### [YOUR OBJECTIVE]
Could you reproduce, word for word, the lines from the start below through the one containing "Principais recursos do WinToHDD", leaving the picture out?

### [SUPPLIED RECORDS]

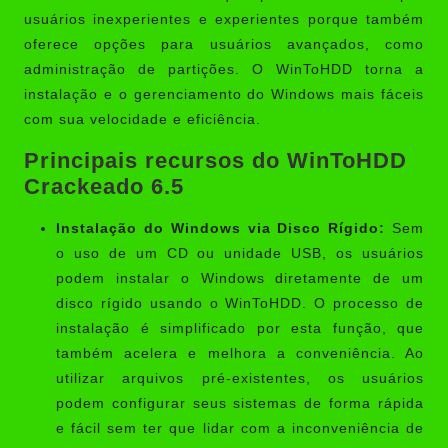
usuários inexperientes e experientes porque também
oferece opções para usuários avançados, como
administração de partições. O WinToHDD torna a
instalação e o gerenciamento do Windows mais fáceis
com sua velocidade e eficiência.
Principais recursos do WinToHDD
Crackeado 6.5
Instalação do Windows via Disco Rígido:
Sem
o uso de um CD ou unidade USB, os usuários
podem instalar o Windows diretamente de um
disco rígido usando o WinToHDD. O processo de
instalação é simplificado por esta função, que
também acelera e melhora a conveniência. Ao
utilizar arquivos pré-existentes, os usuários
podem configurar seus sistemas de forma rápida
e fácil sem ter que lidar com a inconveniência de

### [REPLY TO THE EXERCISE]
usuários inexperientes e experientes porque também
oferece opções para usuários avançados, como
administração de partições. O WinToHDD torna a
instalação e o gerenciamento do Windows mais fáceis
com sua velocidade e eficiência.
Principais recursos do WinToHDD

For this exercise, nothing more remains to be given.